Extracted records
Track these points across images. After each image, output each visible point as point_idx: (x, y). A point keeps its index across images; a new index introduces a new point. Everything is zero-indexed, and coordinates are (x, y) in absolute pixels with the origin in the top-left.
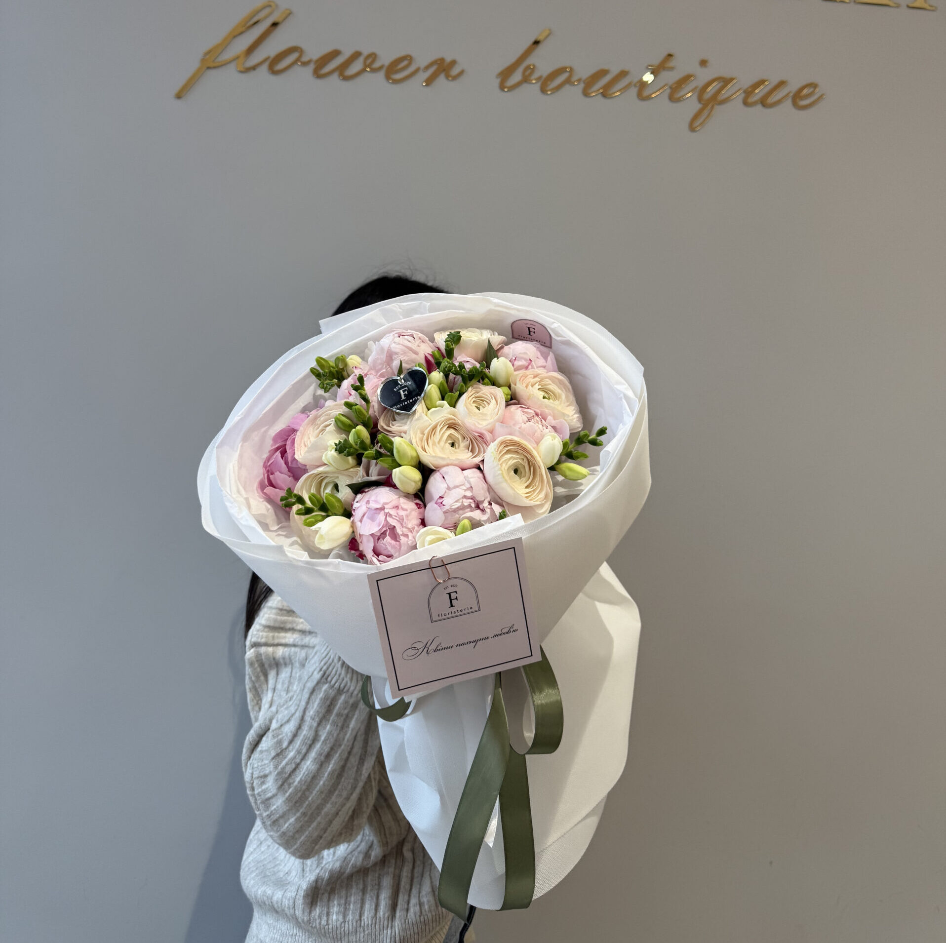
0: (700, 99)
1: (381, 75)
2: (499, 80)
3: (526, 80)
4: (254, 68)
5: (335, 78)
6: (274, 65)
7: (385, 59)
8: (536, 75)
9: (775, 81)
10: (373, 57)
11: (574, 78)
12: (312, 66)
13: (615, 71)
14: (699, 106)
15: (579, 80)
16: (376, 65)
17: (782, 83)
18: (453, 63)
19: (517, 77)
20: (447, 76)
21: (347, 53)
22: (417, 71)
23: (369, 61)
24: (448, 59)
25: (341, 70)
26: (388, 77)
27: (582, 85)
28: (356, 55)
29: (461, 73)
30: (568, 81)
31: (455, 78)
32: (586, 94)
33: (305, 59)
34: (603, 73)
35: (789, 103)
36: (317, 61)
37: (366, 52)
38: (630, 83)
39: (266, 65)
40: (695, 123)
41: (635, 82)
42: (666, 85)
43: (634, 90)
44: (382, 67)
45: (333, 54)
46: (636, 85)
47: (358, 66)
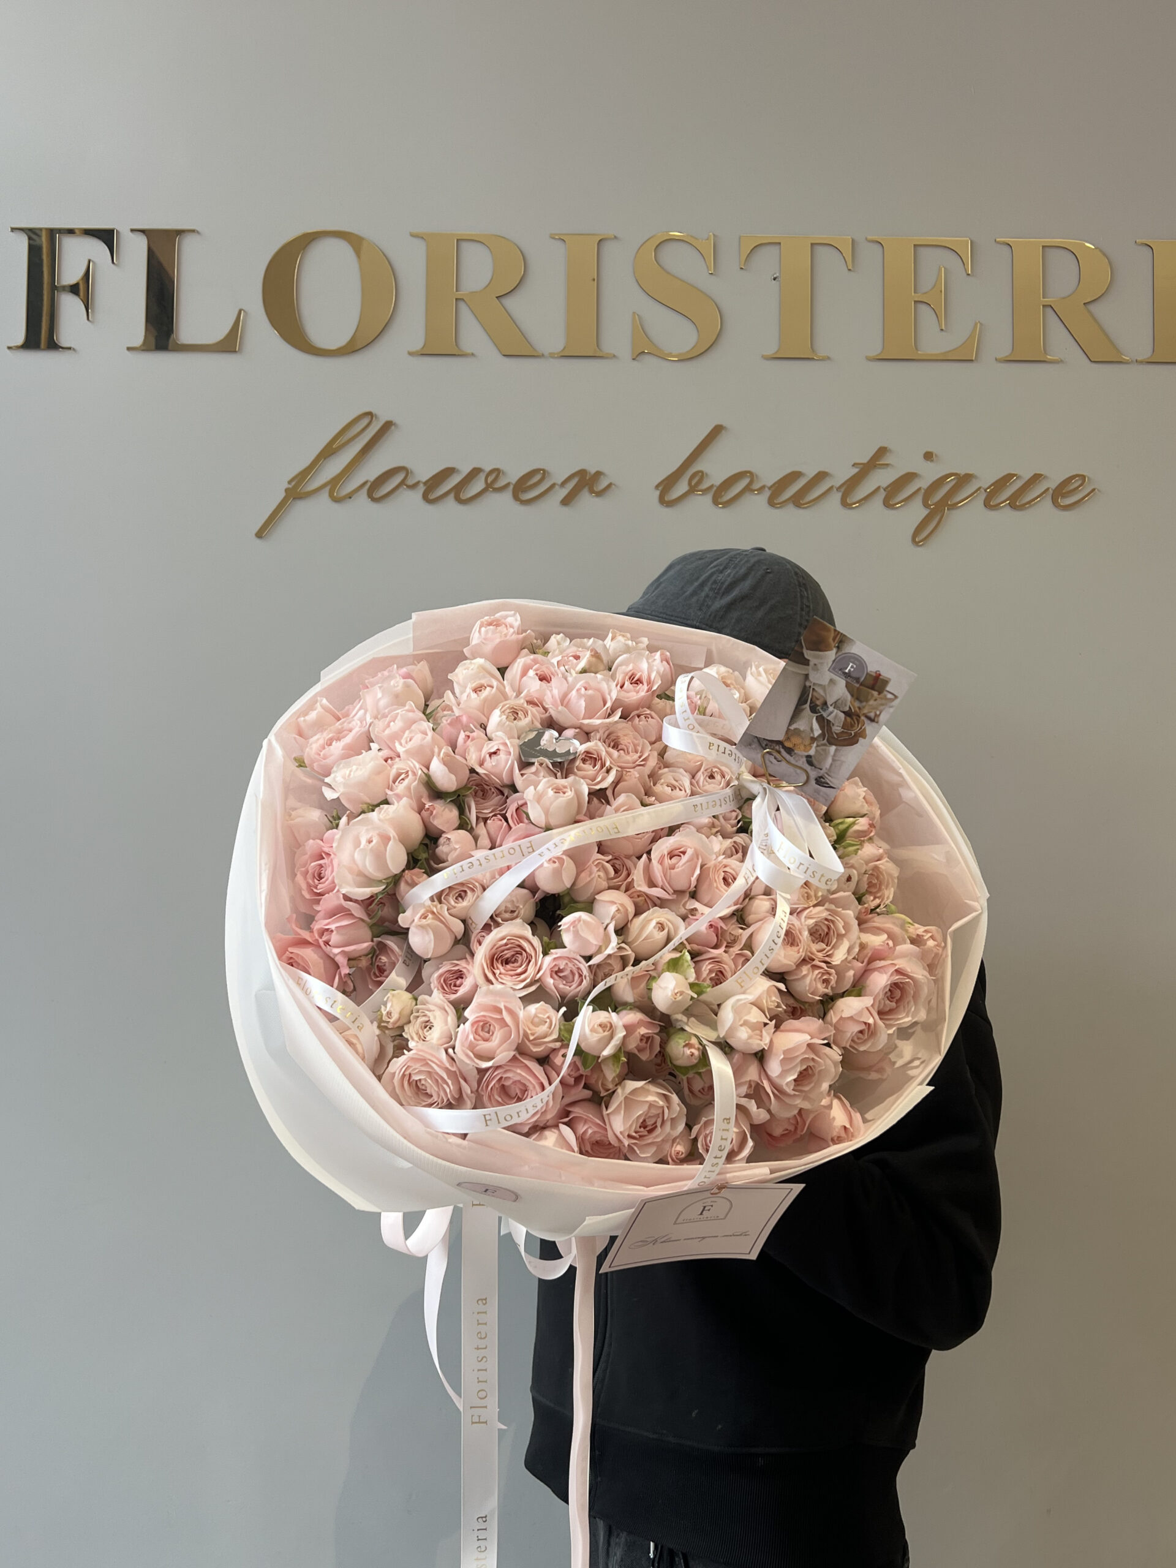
0: (926, 505)
1: (507, 496)
2: (658, 493)
3: (692, 490)
4: (350, 496)
5: (451, 500)
6: (375, 490)
7: (513, 475)
8: (705, 485)
9: (1027, 475)
10: (497, 472)
11: (756, 486)
12: (422, 489)
13: (810, 473)
14: (925, 512)
15: (761, 489)
16: (501, 483)
17: (1036, 478)
18: (599, 474)
19: (682, 487)
20: (592, 491)
21: (465, 470)
22: (553, 486)
23: (490, 480)
24: (593, 471)
25: (457, 490)
26: (516, 497)
27: (767, 493)
28: (475, 472)
29: (610, 485)
30: (748, 489)
31: (599, 494)
32: (771, 503)
33: (410, 482)
34: (795, 476)
35: (1048, 502)
36: (425, 483)
37: (488, 469)
38: (831, 488)
39: (365, 490)
40: (921, 535)
41: (838, 485)
42: (879, 488)
43: (837, 497)
44: (508, 484)
45: (447, 473)
46: (838, 489)
47: (478, 485)
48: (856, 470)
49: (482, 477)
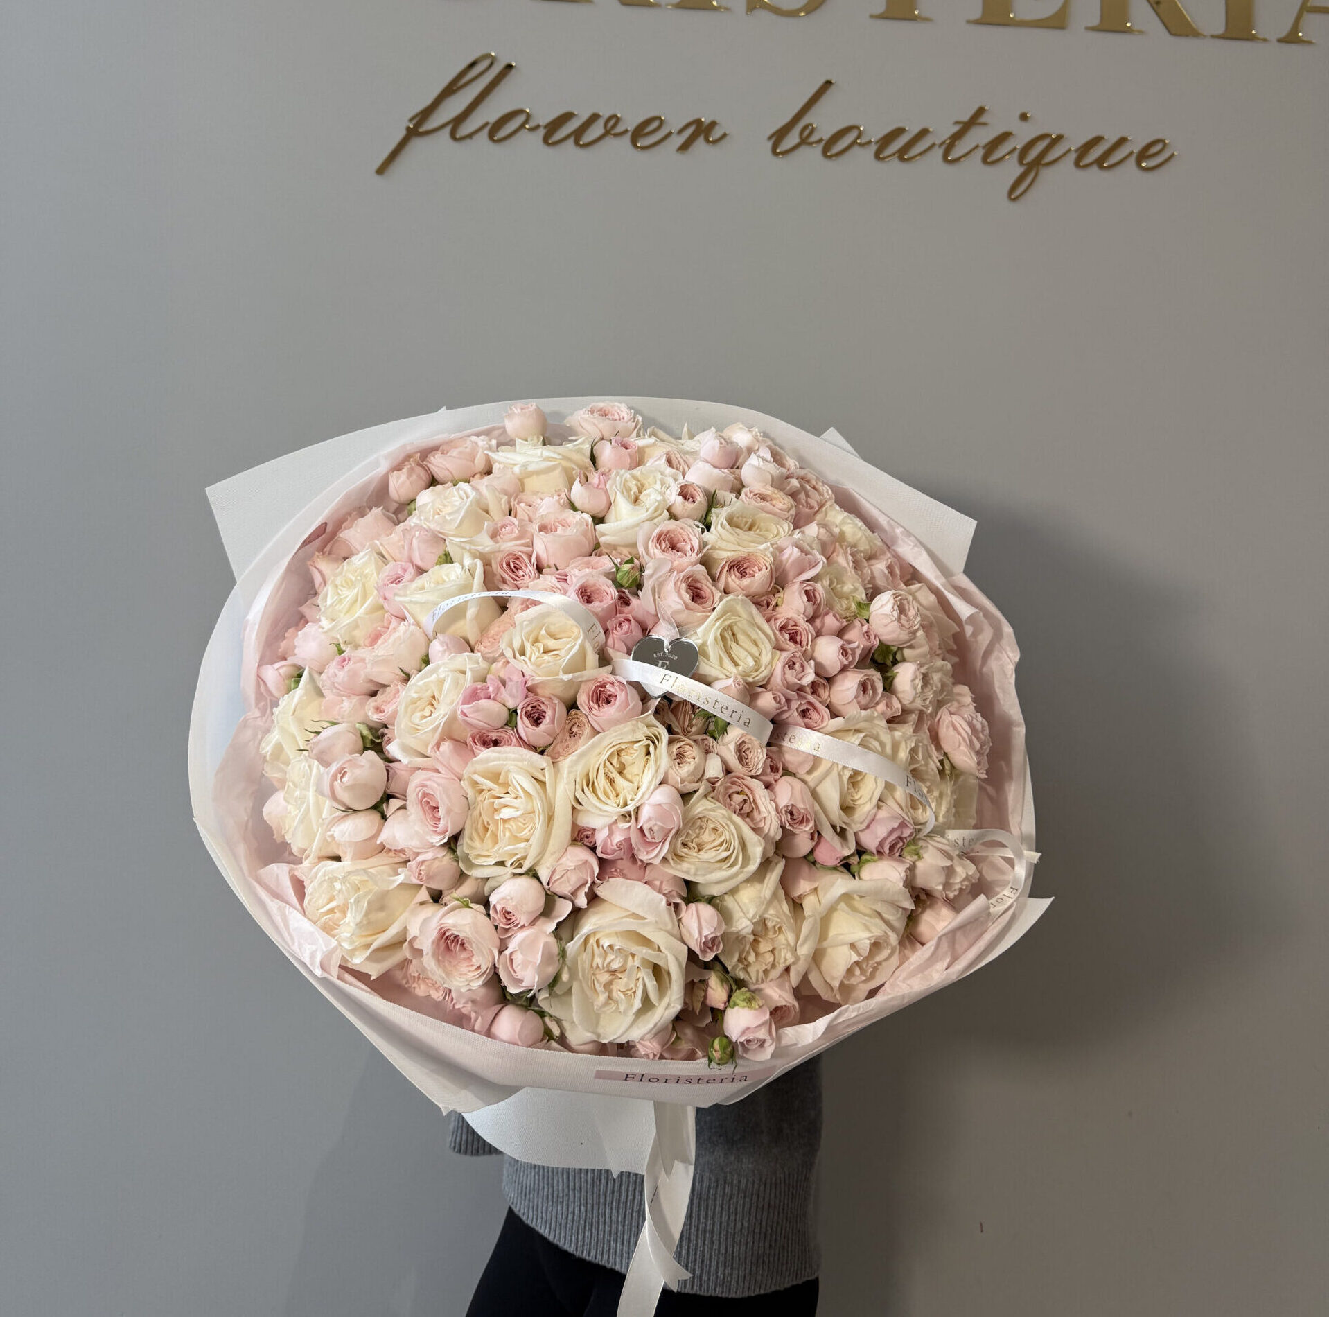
0: (1021, 163)
1: (627, 139)
2: (770, 144)
3: (804, 141)
4: (470, 136)
5: (570, 144)
6: (494, 130)
7: (630, 123)
8: (814, 138)
9: (1113, 139)
10: (615, 119)
11: (863, 140)
12: (542, 132)
13: (913, 129)
14: (1019, 170)
15: (868, 144)
16: (619, 129)
17: (1122, 141)
18: (713, 124)
19: (792, 139)
20: (707, 141)
21: (584, 116)
22: (670, 134)
23: (608, 126)
24: (707, 120)
25: (578, 134)
26: (634, 142)
27: (874, 148)
28: (594, 118)
29: (724, 136)
30: (855, 143)
31: (715, 142)
32: (877, 156)
33: (530, 125)
34: (899, 132)
35: (1132, 165)
36: (545, 127)
38: (933, 145)
39: (486, 131)
40: (1015, 192)
41: (938, 142)
42: (977, 147)
43: (939, 152)
44: (626, 131)
45: (567, 117)
46: (940, 145)
47: (596, 130)
48: (956, 128)
49: (601, 122)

[AIM OF THE EXERCISE] Rewrite the entries as a Markdown table with the columns "Row" and "Entry line," starting at the first line of the entries and stopping after the line that contains "13: (615, 71)". Leave out blank lines and the pictures.

[TASK ANSWER]
| Row | Entry line |
|---|---|
| 1 | Track these points across images. After each image, output each visible point as point_idx: (x, y). A point keeps its index across images; a new index introduces a new point. Everything is zero-indexed, and coordinates are (x, y) in absolute pixels with the origin in the top-left. |
| 2 | 0: (700, 99) |
| 3 | 1: (381, 75) |
| 4 | 2: (499, 80) |
| 5 | 3: (526, 80) |
| 6 | 4: (254, 68) |
| 7 | 5: (335, 78) |
| 8 | 6: (274, 65) |
| 9 | 7: (385, 59) |
| 10 | 8: (536, 75) |
| 11 | 9: (775, 81) |
| 12 | 10: (373, 57) |
| 13 | 11: (574, 78) |
| 14 | 12: (312, 66) |
| 15 | 13: (615, 71) |